Elle ne répondit pas car une idée germait dans son esprit.
Elle devenait inventive au contact de son « maître ».
— Avez-vous remarqué que notre homme, pour l’exécution de certains exercices, prend appui sur la main courante métallique cernant l’aire de jeux ?
— Et alors ?
— Voyez, sir, la longueur de cette rampe : elle se prolonge jusqu’au jardin botanique que nous apercevons sur la droite.
— Ce qui vous induit à quelle conclusion ?
— Qu’un fort courant électrique passant par cette barre de fer le foudroierait !
Un sourire de contentement égaya enfin la figure jusque-là crispée de David.
— Excellent !
Puis comme c’était un homme de réflexion, il objecta :
— Seulement il faudrait un groupe électrogène bien puissant pour générer ce courant mortel.
— Je ne pense pas, répondit-elle. Regardez cette ligne à haute tension dont on perçoit le bourdonnement au-dessus de nos têtes.
— Rien ne vous échappe, mon cœur, exulta David. Cela dit, il sera délicat de connecter un branchement ligne-rampe.

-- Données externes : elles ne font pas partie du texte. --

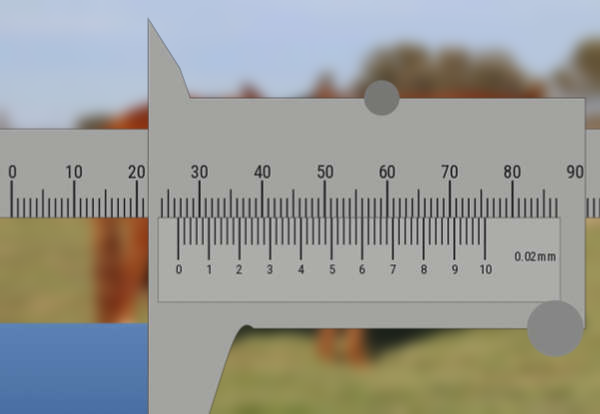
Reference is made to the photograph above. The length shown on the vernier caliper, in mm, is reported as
26.6 mm
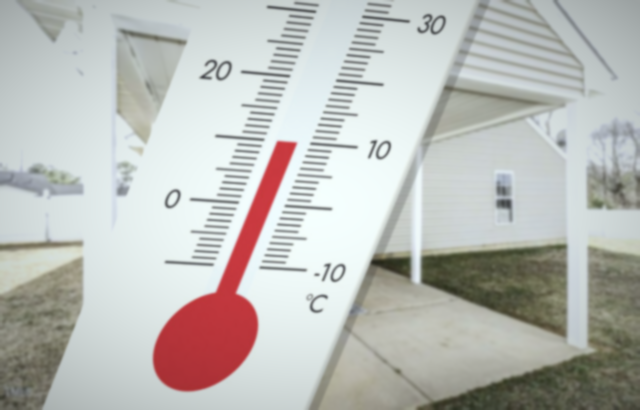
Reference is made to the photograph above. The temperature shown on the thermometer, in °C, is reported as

— Ce n’est pas certain, dit-elle.
Elle lui révéla son plan, et l’admiration qu’il lui portait s’accrût.
Quand ils furent de retour dans leur appartement d’amoureux, ils eurent une communication avec lady Muguette, sur la ligne interne. La duchesse prévenait son fils que Mrs. Thatcher, l’ancien Premier ministre de Grande-Bretagne, venait prendre le thé à la maison et qu’elle manifestait le désir de serrer la petite main de leur cadet. Cette éminente personne, d’assez forte constitution, éprouvait de la sympathie pour les êtres handicapés et entendait la leur témoigner. Peut-être s’agissait-il là d’un réflexe politicien destiné à amadouer l’électorat, en toutes circonstances et en tous lieux ? L’honorable femme s’acquittait de ce pensum (si c’en était un) avec infiniment de charme.
Tout en passant un « bleu croisé » protocolaire, David fulminait car il détestait les mondanités. Victoria tentait de le calmer, lui montrant que sa naissance le contraignait à des corvées de ce genre, mais il rageait de plus belle. Il haïssait les femmes fortes qui, prétendait-il, sentent la choucroute froide et la poudre de riz de méchante qualité.
Quelques années plus tôt, il avait copulé avec une énorme prostituée aux chairs molles ; loin d’en tirer du plaisir, il s’était pris à vomir entre ses seins d’ogresse et avait dû se contenir pour ne pas la tuer.
Quand il fut prêt, avec une brillance oléagineuse dans le cheveu et une touche de parfum parisien sous les oreilles, il téléphona au secrétariat de l’ancien Premier ministre en se faisant passer pour la police et dit qu’on venait de trouver Mr Thatcher (car il en existe bel et bien un) mort de crise cardiaque dans une boîte d’homosexuels de Soho. Il ajouta qu’on devait mander de toute urgence celle que le monde entier connaît sous le sobriquet plaisant de « Dame de fer ».
Lorsqu’il se présenta chez ses parents, après le franchissement du souterrain, l’ancien chef d’État en jupon partait précipitamment, à la suite d’un appel de son bureau.
La duchesse Muguette, pourtant perspicace, oublia de suspecter son second fils d’être à l’origine de ce thé écourté.